Optimizing static risk-averse objectives in Markov decision processes is difficult because they do not admit standard dynamic programming equations common in Reinforcement Learning (RL) algorithms. Dynamic programming decompositions that augment the state space with discrete risk levels have recently gained popularity in the RL community. Prior work has shown that these decompositions are optimal when the risk level is discretized sufficiently. However, we show that these popular decompositions for Conditional-Value-at-Risk (CVaR) and Entropic-Value-at-Risk (EVaR) are inherently suboptimal regardless of the discretization level. In particular, we show that a saddle point property assumed to hold in prior literature may be violated. However, a decomposition does hold for Value-at-Risk and our proof demonstrates how this risk measure differs from CVaR and EVaR. Our findings are significant because risk-averse algorithms are used in high-stake environments, making their correctness much more critical.

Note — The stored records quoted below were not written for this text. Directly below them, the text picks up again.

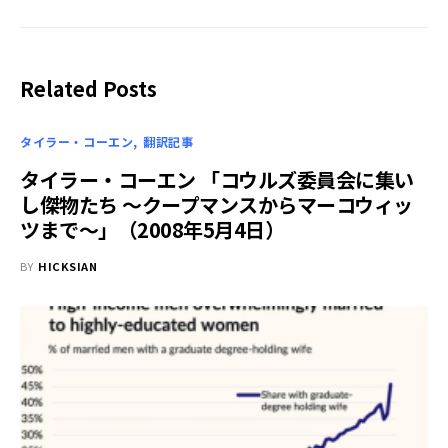
Related Posts
タイラー・コーエン
翻訳記事
タイラー・コーエン 「コウルズ委員会に集い
し傑物たち ～クープマンスからマーコウィッ
ツまで～」（2008年5月4日）
BY
HICKSIAN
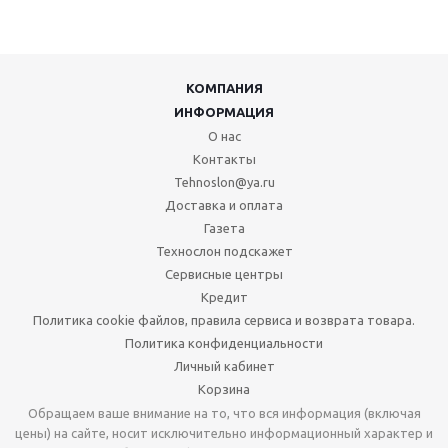
КОМПАНИЯ
ИНФОРМАЦИЯ
О нас
Контакты
Tehnoslon@ya.ru
Доставка и оплата
Газета
Технослон подскажет
Сервисные центры
Кредит
Политика cookie файлов, правила сервиса и возврата товара.
Политика конфиденциальности
Личный кабинет
Корзина
Обращаем ваше внимание на то, что вся информация (включая
цены) на сайте, носит исключительно информационный характер и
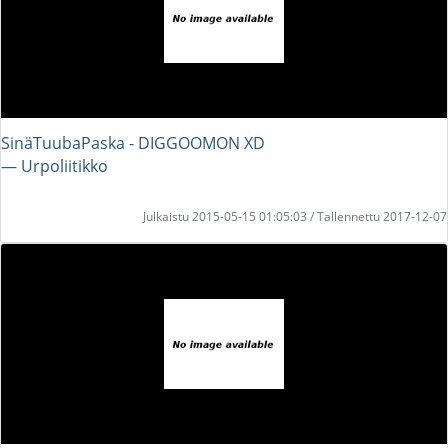
SinäTuubaPaska - DIGGOOMON XD
― Urpoliitikko
Julkaistu 2015-05-15 01:05:03 / Tallennettu 2017-12-07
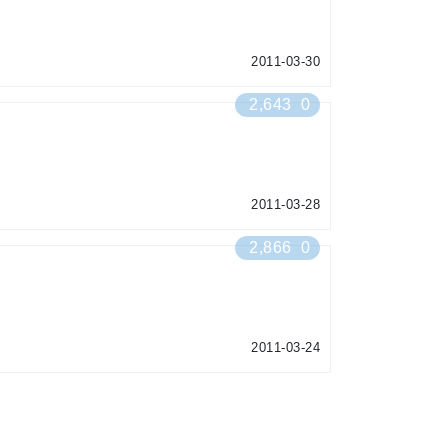
2011-03-30
2,643
0
2011-03-28
2,866
0
2011-03-24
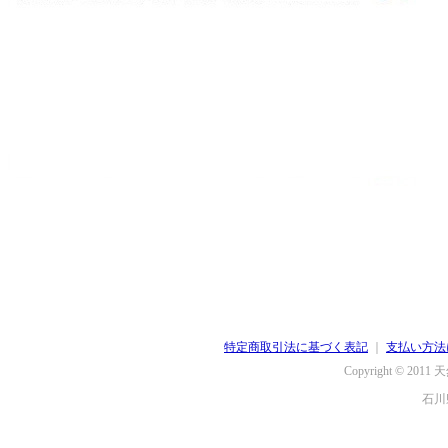
特定商取引法に基づく表記
｜
支払い方法
Copyright © 2011
天
石川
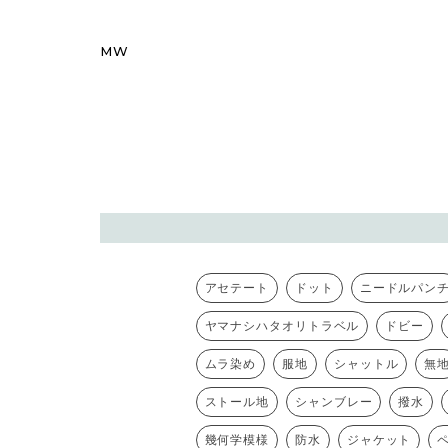
MW
アセテート
ドット
ニードルパン
ヤマナシハタオリトラベル
ドビー
ムラ染め
服地
シャットル
無
ストール地
シャンブレー
撥水
幾何学模様
防水
ジャケット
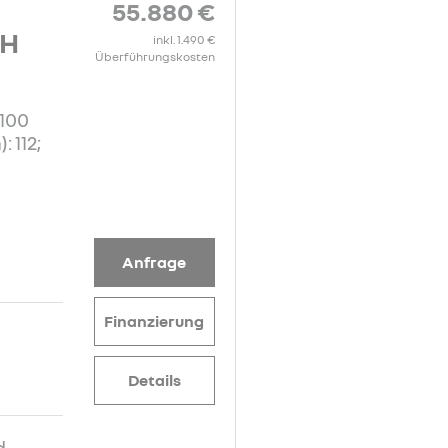
55.880 €
CH
inkl. 1.490 €
Überführungskosten
/100
 112;
Anfrage
Finanzierung
Details
d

翻译：在马尔可夫决策过程中优化静态风险厌恶目标具有难度，因其不满足强化学习算法中常见的标准动态规划方程。近年来，通过离散风险水平增强状态空间的动态规划分解在强化学习领域广受关注。先前研究表明，当风险水平充分离散化时，这些分解方法具有最优性。然而，我们证明针对条件风险价值和熵风险价值的这类主流分解方法，无论离散化程度如何，本质上均非最优。特别地，我们指出现有文献中假设成立的鞍点性质可能被违反。不过，价值风险确实存在有效分解，我们通过证明揭示了该风险测度与条件风险价值及熵风险价值的本质差异。由于风险规避算法被广泛应用于高风险场景，其正确性至关重要，因此本研究具有重大意义。